Кто за? Руки подняли многие, правда, не все. Кто против? Я поднял руку и, оглядевшись по сторонам, обнаружил, что нахожусь в одиночестве. «Кто воздержался?» – то ли по инерции, то ли для проформы поинтересовался председательствующий. Не воздержался, как выяснилось, тоже никто. Тогда Аранович, обратившись к залу, заявил:
– Один человек проголосовал против. Мы не можем смириться с таким голосованием. Предлагаю вам подняться на сцену и разъяснить свою позицию.
Я поднялся на сцену и разъяснил свою позицию.
– Нельзя призывать к казням и расправам, – сказал я. – Нельзя и прощать их властям. Для любого из нас это означает гражданскую смерть, а для творцов – и смерть творческую.
Зал секунд на двадцать затих, затем из разных концов одновременно послышались крики: кто это такой? откуда он взялся?
Я представился и пояснил, что являюсь членом Союза писателей.
– Писатель Топоров!.. Что еще за писатель Топоров!.. Что он написал?.. Мы такого не знаем! – заорали кто в унисон, кто вразнобой уже несколько десятков человек.
Со многими в зале я был знаком, остальные наверняка видели меня «по ящику» (в тот год я мелькал там довольно часто) или хотя бы знали фамилию.
– Кто вы такой и откуда вы здесь? – зловещим голосом сказал Аранович.
– Я же не спрашиваю ни у кого из вас, что за фильмы вы сняли и какие роли сыграли, – возразил я. – Да это и не имеет значения. Здесь собрание актива творческих союзов, а я член Союза писателей, и довольно.
– Это так? – все тем же страшным голосом спросил Аранович у первого секретаря Союза писателей Чулаки.
Лишившись дара речи, Чулаки кивнул. Будь его воля, членом Союза писателей я оставался бы последние минуты. Сейчас он, кстати, сохраняя за собой тогдашнюю должность, является и уполномоченным по правам человека.
И тут зал окончательно сорвался на крик. Кричали разное, но в основном многократно повторялись две фразы: «Позор!» и «Пошел ты на х… Топоров!» Запомнилась и еще одна, прозвучавшая, правда, только единожды:
– Такие, как Топоров, и убивали нас в Белом доме!
Их… в Белом доме… И конечно же, такие, как я…

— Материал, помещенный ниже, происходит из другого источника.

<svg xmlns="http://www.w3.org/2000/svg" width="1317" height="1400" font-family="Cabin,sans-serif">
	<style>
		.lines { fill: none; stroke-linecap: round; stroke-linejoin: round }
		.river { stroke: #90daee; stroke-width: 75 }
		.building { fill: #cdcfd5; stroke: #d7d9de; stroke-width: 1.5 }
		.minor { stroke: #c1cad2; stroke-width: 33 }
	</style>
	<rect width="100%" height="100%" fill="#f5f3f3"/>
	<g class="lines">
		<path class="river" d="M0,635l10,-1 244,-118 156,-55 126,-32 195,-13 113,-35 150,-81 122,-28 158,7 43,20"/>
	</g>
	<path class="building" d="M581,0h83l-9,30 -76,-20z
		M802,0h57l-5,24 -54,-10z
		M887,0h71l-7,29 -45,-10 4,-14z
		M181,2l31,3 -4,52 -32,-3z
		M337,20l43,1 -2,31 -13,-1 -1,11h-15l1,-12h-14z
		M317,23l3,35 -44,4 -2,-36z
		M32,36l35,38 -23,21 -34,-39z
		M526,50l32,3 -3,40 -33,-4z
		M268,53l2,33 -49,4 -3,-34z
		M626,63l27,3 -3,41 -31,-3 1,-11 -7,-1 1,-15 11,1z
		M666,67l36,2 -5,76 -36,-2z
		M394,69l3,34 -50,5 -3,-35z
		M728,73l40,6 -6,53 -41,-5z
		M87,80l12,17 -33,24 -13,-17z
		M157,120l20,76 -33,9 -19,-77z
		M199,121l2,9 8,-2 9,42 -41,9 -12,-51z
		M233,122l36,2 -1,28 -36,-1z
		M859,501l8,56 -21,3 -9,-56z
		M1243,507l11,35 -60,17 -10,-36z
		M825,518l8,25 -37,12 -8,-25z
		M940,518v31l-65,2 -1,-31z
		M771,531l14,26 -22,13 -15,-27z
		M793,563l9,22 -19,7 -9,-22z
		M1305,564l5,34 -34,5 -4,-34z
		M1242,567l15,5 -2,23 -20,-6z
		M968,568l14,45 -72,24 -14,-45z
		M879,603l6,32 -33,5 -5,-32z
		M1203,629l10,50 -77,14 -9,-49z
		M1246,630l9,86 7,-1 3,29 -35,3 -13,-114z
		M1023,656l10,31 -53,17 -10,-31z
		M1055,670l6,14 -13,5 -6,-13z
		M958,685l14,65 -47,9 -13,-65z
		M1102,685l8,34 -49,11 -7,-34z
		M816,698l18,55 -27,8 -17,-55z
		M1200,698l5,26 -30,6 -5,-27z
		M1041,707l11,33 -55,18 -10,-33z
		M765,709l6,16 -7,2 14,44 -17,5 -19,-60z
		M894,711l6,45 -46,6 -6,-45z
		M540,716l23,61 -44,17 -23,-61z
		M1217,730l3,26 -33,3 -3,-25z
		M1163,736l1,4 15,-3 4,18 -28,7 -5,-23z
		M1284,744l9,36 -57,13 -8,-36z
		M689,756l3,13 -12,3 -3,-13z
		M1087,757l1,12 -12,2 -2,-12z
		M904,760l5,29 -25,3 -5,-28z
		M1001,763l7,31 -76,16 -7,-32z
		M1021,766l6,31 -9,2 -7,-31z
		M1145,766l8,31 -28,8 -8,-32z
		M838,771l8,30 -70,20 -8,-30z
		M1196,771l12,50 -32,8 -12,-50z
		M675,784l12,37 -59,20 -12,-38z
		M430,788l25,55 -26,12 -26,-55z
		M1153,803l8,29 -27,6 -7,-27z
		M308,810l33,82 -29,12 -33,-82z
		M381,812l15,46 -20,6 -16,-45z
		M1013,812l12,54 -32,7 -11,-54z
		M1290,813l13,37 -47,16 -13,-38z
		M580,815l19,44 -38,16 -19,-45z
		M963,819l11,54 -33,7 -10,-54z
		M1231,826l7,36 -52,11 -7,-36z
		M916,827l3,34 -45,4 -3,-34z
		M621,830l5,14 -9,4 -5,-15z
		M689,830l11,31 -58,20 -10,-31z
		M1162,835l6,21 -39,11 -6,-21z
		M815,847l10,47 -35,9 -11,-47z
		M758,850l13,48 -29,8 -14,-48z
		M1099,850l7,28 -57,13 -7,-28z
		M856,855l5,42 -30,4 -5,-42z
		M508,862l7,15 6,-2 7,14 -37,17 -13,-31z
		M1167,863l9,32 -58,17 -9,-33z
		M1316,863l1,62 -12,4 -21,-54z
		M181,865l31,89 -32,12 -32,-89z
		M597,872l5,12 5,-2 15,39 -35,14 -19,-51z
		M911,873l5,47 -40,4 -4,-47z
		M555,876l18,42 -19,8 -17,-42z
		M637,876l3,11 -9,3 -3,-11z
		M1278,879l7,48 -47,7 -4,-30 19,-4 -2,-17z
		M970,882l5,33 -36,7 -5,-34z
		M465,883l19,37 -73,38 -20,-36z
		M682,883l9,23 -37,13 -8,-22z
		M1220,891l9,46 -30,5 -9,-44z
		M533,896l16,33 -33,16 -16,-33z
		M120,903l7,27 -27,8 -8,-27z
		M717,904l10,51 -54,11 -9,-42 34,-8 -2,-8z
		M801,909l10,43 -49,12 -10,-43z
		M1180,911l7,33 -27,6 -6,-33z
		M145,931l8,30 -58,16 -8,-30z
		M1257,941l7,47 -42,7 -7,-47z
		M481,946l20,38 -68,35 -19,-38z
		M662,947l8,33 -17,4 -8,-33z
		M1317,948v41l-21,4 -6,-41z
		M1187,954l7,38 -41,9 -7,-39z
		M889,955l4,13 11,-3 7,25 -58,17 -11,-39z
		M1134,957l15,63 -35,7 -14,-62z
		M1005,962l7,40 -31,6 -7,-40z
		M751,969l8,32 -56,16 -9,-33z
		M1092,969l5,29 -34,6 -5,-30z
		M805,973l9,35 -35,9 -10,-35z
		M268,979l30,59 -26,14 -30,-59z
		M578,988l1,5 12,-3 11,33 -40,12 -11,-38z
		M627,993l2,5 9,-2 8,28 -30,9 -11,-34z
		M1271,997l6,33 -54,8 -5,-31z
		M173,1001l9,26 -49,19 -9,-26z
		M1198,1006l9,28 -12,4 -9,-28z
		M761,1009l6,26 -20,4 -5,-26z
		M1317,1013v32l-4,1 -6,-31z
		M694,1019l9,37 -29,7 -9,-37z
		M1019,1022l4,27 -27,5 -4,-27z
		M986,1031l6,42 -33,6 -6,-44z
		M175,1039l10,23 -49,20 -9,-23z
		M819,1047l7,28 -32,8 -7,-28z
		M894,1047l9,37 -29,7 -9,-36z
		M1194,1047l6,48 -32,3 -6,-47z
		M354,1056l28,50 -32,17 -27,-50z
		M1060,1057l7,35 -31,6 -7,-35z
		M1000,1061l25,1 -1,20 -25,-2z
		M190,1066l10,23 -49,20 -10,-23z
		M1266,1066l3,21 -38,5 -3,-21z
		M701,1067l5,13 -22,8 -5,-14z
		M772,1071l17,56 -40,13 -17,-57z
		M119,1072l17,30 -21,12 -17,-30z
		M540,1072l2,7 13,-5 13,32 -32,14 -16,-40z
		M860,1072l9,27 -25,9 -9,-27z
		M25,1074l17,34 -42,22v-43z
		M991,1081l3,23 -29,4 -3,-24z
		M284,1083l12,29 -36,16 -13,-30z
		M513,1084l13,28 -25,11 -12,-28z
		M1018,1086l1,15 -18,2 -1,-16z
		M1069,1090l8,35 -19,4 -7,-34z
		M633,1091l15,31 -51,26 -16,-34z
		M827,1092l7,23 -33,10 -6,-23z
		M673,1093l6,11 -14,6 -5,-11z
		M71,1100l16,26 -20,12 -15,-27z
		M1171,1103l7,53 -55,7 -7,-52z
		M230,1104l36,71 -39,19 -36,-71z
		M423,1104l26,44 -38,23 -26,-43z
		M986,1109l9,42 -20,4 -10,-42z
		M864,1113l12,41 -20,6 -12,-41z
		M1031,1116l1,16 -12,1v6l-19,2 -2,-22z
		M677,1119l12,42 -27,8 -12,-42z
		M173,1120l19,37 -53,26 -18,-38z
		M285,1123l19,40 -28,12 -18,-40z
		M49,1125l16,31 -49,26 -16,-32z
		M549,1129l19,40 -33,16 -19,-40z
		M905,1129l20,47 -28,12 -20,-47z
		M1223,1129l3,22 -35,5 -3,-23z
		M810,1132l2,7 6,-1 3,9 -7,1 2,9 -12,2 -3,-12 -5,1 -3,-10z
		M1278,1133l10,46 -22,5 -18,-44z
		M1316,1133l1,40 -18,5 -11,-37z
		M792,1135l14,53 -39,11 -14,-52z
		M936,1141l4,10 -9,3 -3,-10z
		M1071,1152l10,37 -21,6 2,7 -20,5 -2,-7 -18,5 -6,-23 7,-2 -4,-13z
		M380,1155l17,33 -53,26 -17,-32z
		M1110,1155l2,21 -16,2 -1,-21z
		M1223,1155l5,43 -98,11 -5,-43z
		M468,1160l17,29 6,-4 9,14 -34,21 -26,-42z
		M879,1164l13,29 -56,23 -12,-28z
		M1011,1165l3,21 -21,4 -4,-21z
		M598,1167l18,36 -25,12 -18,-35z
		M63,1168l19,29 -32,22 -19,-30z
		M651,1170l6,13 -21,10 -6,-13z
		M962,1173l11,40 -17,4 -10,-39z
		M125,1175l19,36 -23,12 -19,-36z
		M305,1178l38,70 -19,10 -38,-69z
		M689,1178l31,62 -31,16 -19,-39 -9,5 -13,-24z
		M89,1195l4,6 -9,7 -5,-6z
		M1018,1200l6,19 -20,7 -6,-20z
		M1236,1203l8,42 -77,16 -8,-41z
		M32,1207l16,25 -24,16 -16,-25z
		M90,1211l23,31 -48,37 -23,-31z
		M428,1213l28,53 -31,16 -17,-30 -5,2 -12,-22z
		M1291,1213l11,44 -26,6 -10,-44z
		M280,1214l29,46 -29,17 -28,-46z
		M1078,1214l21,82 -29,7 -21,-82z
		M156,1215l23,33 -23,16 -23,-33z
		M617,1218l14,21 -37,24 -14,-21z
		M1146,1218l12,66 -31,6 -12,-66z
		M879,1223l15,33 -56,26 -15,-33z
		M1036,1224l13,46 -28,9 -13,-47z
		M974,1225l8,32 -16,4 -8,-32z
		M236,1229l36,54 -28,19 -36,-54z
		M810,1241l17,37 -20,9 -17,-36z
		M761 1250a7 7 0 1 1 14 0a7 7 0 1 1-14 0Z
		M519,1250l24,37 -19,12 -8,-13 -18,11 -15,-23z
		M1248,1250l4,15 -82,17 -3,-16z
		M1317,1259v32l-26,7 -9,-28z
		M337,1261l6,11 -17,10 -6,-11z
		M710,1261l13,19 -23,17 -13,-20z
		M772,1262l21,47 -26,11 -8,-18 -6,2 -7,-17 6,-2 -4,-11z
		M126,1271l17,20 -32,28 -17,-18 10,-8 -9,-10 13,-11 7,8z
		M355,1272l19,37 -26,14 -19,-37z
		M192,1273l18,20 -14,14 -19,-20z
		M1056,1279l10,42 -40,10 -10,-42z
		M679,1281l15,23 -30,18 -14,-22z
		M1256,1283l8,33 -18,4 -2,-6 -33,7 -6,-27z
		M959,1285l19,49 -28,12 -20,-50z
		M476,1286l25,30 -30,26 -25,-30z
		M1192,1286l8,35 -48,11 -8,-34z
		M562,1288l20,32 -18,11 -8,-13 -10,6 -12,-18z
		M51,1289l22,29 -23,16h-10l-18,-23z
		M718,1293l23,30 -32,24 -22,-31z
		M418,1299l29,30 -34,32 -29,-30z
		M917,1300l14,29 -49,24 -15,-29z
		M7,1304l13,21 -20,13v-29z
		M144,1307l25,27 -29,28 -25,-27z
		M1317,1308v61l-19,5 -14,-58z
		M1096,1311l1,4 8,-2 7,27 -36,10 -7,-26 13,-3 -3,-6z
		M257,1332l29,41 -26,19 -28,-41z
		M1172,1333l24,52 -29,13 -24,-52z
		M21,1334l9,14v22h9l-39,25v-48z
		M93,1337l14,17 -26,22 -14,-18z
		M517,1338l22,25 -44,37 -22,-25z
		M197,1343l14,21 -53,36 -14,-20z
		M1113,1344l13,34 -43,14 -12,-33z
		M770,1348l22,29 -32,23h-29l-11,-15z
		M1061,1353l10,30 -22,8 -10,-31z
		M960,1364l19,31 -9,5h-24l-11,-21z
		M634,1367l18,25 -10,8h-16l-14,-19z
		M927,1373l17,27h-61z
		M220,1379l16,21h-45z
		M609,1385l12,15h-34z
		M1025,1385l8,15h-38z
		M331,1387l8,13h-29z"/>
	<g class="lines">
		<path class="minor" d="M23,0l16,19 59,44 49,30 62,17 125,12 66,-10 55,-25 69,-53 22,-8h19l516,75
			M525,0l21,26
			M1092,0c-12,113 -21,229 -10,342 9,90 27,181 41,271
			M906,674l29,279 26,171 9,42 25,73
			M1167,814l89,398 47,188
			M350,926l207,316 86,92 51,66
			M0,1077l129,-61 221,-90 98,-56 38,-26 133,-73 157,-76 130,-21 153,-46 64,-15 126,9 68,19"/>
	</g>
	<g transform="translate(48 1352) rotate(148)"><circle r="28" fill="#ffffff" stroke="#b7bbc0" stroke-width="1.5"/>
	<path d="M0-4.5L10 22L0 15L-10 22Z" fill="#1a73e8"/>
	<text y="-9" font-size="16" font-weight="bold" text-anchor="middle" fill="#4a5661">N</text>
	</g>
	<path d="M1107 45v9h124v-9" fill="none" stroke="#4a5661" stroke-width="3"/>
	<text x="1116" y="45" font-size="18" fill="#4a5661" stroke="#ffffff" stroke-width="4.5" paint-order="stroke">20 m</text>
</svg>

Я простоял на сцене минут пять, ожидая, пока ведущий утихомирит собрание. Ведущий не спешил, явно наслаждаясь эффектом коллективной площадной брани. Никуда не спешил и я. Стоять на сцене под градом оскорблений было хорошо и легко: я понимал, что совершаю гражданский поступок, впервые, а может быть, и единственный раз в жизни. Бессмысленный, не исключено, смешной, но гражданский. И судя по тому, как развивались события в первые сутки после расстрела (позднее в прессе промелькнет «обстрела») Белого дома, – поступок, в достаточной мере рискованный. Поэтому и толпа в пятьсот представителей творческих союзов не пугала меня и даже не удручала, а в основном потешала. Хотя, конечно, врагу не пожелаешь такой потехи.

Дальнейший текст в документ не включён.